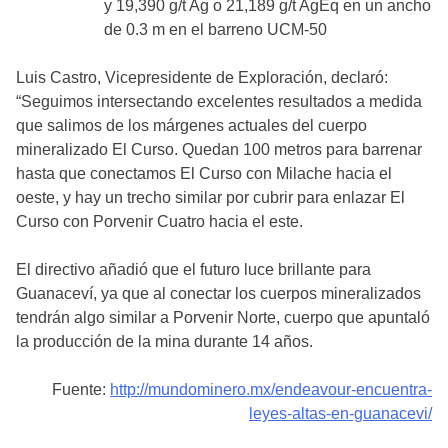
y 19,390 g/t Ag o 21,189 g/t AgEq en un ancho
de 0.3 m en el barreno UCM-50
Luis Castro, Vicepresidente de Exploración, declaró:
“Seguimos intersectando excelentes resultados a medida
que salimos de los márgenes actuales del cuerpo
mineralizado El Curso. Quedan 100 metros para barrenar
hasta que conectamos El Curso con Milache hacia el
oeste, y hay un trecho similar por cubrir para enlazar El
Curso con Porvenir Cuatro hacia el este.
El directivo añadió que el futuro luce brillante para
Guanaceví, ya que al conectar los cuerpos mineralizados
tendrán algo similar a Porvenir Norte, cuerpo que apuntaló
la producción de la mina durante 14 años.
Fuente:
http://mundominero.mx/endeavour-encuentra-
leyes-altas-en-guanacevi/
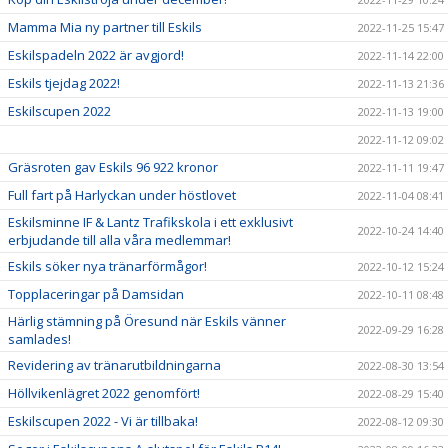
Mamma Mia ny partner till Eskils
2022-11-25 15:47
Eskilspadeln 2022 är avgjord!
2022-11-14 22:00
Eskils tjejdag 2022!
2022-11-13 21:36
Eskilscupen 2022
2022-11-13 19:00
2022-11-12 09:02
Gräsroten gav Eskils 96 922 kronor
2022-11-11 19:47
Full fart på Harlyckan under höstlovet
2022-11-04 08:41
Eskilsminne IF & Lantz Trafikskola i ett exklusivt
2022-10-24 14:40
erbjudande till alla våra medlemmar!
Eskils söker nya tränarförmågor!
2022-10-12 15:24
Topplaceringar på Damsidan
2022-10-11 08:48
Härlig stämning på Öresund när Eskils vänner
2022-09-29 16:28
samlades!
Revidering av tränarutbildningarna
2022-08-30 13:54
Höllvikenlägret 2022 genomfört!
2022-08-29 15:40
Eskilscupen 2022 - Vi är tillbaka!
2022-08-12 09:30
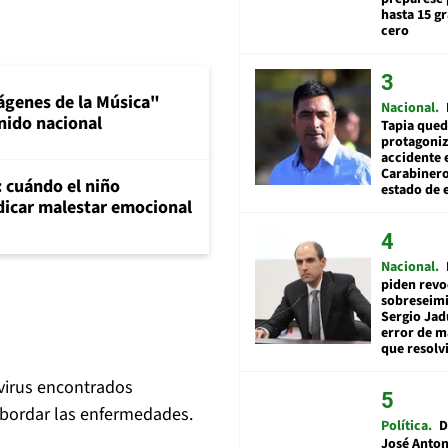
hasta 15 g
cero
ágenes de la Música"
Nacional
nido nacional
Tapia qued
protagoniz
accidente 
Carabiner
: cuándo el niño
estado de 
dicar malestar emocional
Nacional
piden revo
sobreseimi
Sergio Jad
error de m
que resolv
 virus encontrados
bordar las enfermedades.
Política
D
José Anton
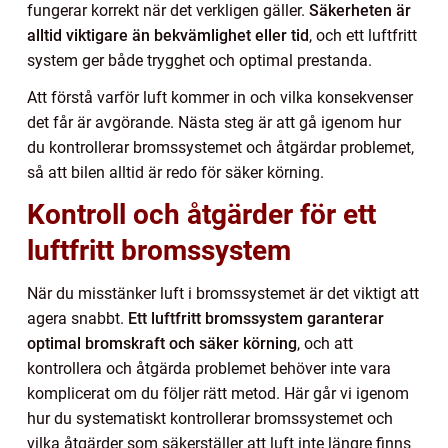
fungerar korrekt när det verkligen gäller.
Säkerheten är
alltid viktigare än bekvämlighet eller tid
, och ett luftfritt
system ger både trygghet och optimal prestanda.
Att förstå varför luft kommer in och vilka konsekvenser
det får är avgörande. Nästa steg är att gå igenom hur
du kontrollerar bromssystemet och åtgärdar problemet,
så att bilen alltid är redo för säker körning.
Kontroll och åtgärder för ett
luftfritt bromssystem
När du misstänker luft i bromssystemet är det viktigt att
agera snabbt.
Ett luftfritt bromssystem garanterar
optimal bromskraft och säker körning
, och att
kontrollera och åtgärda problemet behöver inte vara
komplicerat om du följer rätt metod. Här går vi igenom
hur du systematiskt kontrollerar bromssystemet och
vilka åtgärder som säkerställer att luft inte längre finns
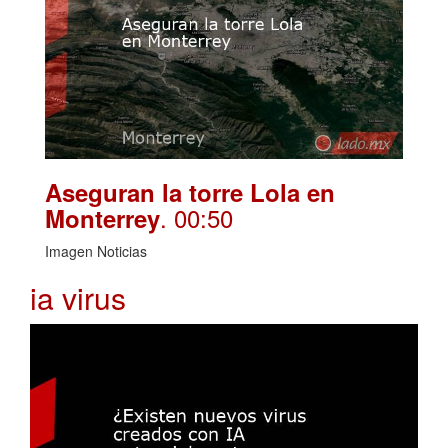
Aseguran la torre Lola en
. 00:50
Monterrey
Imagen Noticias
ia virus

################

**Problem to solve**: Output the records exactly, please. The pictures are not part of the copy.

**Exercise output**:
y 19,390 g/t Ag o 21,189 g/t AgEq en un ancho
de 0.3 m en el barreno UCM-50
Luis Castro, Vicepresidente de Exploración, declaró:
“Seguimos intersectando excelentes resultados a medida
que salimos de los márgenes actuales del cuerpo
mineralizado El Curso. Quedan 100 metros para barrenar
hasta que conectamos El Curso con Milache hacia el
oeste, y hay un trecho similar por cubrir para enlazar El
Curso con Porvenir Cuatro hacia el este.
El directivo añadió que el futuro luce brillante para
Guanaceví, ya que al conectar los cuerpos mineralizados
tendrán algo similar a Porvenir Norte, cuerpo que apuntaló
la producción de la mina durante 14 años.
Fuente:
http://mundominero.mx/endeavour-encuentra-
leyes-altas-en-guanacevi/
Mamma Mia ny partner till Eskils
2022-11-25 15:47
Eskilspadeln 2022 är avgjord!
2022-11-14 22:00
Eskils tjejdag 2022!
2022-11-13 21:36
Eskilscupen 2022
2022-11-13 19:00
2022-11-12 09:02
Gräsroten gav Eskils 96 922 kronor
2022-11-11 19:47
Full fart på Harlyckan under höstlovet
2022-11-04 08:41
Eskilsminne IF & Lantz Trafikskola i ett exklusivt
2022-10-24 14:40
erbjudande till alla våra medlemmar!
Eskils söker nya tränarförmågor!
2022-10-12 15:24
Topplaceringar på Damsidan
2022-10-11 08:48
Härlig stämning på Öresund när Eskils vänner
2022-09-29 16:28
samlades!
Revidering av tränarutbildningarna
2022-08-30 13:54
Höllvikenlägret 2022 genomfört!
2022-08-29 15:40
Eskilscupen 2022 - Vi är tillbaka!
2022-08-12 09:30
hasta 15 g
cero
ágenes de la Música"
Nacional
nido nacional
Tapia qued
protagoniz
accidente 
Carabiner
: cuándo el niño
estado de 
dicar malestar emocional
Nacional
piden revo
sobreseimi
Sergio Jad
error de m
que resolv
 virus encontrados
bordar las enfermedades.
Política
D
José Anton
fungerar korrekt när det verkligen gäller.
Säkerheten är
alltid viktigare än bekvämlighet eller tid
, och ett luftfritt
system ger både trygghet och optimal prestanda.
Att förstå varför luft kommer in och vilka konsekvenser
det får är avgörande. Nästa steg är att gå igenom hur
du kontrollerar bromssystemet och åtgärdar problemet,
så att bilen alltid är redo för säker körning.
Kontroll och åtgärder för ett
luftfritt bromssystem
När du misstänker luft i bromssystemet är det viktigt att
agera snabbt.
Ett luftfritt bromssystem garanterar
optimal bromskraft och säker körning
, och att
kontrollera och åtgärda problemet behöver inte vara
komplicerat om du följer rätt metod. Här går vi igenom
hur du systematiskt kontrollerar bromssystemet och
vilka åtgärder som säkerställer att luft inte längre finns
Aseguran la torre Lola en
. 00:50
Monterrey
Imagen Noticias
ia virus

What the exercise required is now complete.